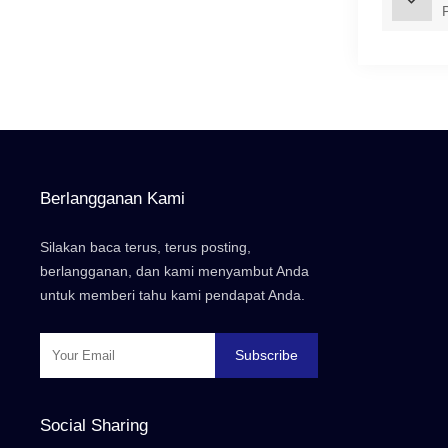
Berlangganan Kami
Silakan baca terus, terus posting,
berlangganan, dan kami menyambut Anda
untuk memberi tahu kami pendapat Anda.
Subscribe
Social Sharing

* * *

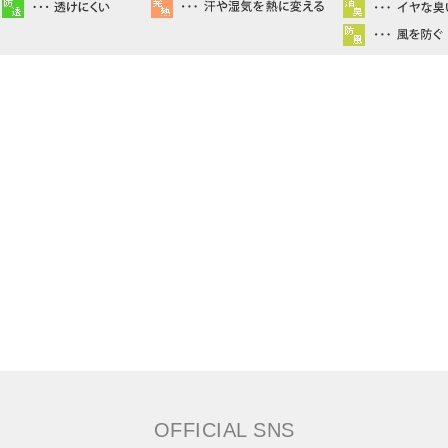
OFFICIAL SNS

**Exercise directions**
Reproduce the listing text from the line with "Berlangganan Kami" up to and including the line with "Social Sharing", and give back only those lines.

**Finished exercise**
Berlangganan Kami
Silakan baca terus, terus posting,
berlangganan, dan kami menyambut Anda
untuk memberi tahu kami pendapat Anda.
Subscribe
Social Sharing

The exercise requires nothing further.